The Saturday nights of my youth started at the Hughes supermarket several blocks north from where my family lived in Venice, where I would invariably put these two items into the shopping cart:
1. A two-liter bottle of Coke (the kind with calories in it), and
2. Hime brand ramen, with its yellow coils as tight as the cord of an unopened box of Christmas lights. One more item would go in, if there was none at home:
3. Chun King soy sauce with the stop-sign red label, promising extra-salty enjoyment.
At around 11 p.m., when my mother and stepfather would go to bed, taking their inhibiting presence with them, I would grab a small saucepan to boil the ramen in -- both squares in the package, not one per serving as I would learn later. When the ramen was done -- just enough to soften it, not so much as to make the noodles too floppy -- I would strain it, drop it into a cereal bowl, and drizzle the Chun King over it, the brown sauce sinking into the tight coiled crevices. I still get hungry just thinking about it.
Then, I would take an eight-ounce tumbler and fill it with the Coke -- pouring at least twice to make sure all the fizz went down first. The two-liter bottle was, of course, handy for refills, and the amount of Chun King in the bowl guaranteed at least one.
By the time my late-night meal was ready, it was time to sit in front of the couch (not on it), and turn on the black-and-white television (we would not have a color TV until 1980) for “Saturday Night Live.” Watching this show connected me to the hip, witty milieu which I thought would be waiting for me in adulthood. I wove a dream about New York that made it a magical metropolis where excitement was around every corner (and if I had grown up in the New York area, I would probably have felt the same about Los Angeles).

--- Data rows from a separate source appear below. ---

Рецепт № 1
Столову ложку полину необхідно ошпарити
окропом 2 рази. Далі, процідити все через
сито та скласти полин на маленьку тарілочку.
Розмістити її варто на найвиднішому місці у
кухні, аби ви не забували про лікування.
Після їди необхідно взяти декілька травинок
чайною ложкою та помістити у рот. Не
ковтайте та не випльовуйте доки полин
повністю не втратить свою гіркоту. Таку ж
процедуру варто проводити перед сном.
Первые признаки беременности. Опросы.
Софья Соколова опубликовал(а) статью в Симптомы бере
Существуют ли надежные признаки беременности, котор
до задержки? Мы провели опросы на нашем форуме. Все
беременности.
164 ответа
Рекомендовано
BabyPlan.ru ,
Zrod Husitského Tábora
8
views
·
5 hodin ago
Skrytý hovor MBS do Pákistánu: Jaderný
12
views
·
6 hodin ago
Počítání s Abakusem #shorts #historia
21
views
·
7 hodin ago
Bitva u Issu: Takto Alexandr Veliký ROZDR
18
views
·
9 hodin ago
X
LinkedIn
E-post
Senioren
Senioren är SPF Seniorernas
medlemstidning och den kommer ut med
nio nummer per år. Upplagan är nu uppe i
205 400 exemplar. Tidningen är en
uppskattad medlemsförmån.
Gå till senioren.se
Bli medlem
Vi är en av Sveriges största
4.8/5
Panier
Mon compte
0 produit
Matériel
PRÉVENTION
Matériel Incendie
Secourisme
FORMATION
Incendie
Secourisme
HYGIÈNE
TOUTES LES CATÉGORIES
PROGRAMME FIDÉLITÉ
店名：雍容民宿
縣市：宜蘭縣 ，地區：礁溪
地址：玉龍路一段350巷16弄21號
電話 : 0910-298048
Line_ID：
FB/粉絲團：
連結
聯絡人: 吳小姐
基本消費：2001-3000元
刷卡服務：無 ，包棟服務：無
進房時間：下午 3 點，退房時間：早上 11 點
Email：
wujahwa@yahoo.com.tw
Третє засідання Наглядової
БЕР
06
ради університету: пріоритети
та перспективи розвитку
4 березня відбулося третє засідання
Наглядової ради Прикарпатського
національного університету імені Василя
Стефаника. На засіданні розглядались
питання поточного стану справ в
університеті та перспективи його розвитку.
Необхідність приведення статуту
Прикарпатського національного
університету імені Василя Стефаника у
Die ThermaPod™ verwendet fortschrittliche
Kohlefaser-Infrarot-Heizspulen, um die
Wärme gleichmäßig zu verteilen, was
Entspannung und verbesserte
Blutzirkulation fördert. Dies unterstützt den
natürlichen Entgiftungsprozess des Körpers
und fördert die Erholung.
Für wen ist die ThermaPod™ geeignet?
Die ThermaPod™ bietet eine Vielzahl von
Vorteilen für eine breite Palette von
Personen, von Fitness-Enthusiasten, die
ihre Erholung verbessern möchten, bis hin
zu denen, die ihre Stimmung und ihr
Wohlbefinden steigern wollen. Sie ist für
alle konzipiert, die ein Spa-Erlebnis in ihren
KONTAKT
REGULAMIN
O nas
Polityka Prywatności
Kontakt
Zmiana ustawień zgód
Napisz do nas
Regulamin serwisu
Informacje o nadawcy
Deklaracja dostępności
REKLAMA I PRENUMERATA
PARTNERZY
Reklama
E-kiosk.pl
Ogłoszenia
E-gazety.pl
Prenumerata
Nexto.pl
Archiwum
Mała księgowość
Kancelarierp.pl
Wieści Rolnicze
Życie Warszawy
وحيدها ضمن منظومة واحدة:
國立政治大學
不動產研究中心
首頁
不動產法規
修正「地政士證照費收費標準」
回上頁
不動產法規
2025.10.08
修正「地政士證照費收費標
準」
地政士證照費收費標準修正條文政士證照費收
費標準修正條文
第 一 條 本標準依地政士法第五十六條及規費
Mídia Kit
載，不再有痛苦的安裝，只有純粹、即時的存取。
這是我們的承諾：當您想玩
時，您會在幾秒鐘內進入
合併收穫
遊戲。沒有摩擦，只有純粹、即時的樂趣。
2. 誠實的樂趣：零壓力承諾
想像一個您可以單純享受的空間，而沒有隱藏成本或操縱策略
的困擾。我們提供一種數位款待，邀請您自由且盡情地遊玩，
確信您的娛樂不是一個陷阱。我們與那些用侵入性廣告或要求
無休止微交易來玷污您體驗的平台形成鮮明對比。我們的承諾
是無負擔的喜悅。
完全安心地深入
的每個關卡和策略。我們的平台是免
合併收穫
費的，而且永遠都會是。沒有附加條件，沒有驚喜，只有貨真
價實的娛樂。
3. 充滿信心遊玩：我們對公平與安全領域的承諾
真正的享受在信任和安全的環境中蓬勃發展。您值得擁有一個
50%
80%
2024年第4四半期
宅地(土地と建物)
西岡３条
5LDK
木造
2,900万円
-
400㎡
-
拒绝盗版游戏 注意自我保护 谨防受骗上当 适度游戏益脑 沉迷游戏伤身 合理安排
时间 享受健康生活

This was during the Belushi-Aykroyd-Radner era, and when those good folks drifted away from the program, I did, too. Then, the ritual changed. Now I spent Saturday nights seated on my bedroom floor, huddled next to my record player, fat cushioned earphones linking me to the music of the Beatles, Vanilla Fudge, and the Rascals. Here, I wasn’t looking for hip; this was the music I loved, not the music I was supposed to listen to according to Billboard and my classmates. I wove dreams here, too, more open-minded geographically, about VW Beetles speeding up Pacific Coast Highway and hot kisses under New Jersey streetlights.
These Saturday night rituals made me forget, if only for a few precious hours, that I was frizzy-haired, chunky, poorly-dressed, either ignored or held in contempt by both family and classmates, and didn’t feel that I deserved anything better. Even now, when I have straight hair and a more toned body and a much-improved wardrobe and the knowledge that I was not and am not responsible for the attitudes and behavior of others, a hint of insecurity remains, like text written in fresh concrete that you can still read decades later.
But those Saturday nights did bring to me a gift, a gift I have only recently begun to appreciate: the ability to spend Saturday night in my own company without succumbing to self-pity or rage at the universe. Some people never learn to be happy all by themselves, and they do anything and everything they can not to be in that place -- with alcohol, drugs, sex with unsafe strangers, fast cars, cheap bars, anything that muffles the howl of the unfettered self. If they had chosen the tumbler of Coke and earphones filled with Vanilla Fudge and their own imagination, they would have understood. If you are reading this now, it’s not too late to try.
P.S. A cup of hot tea would be fine, too.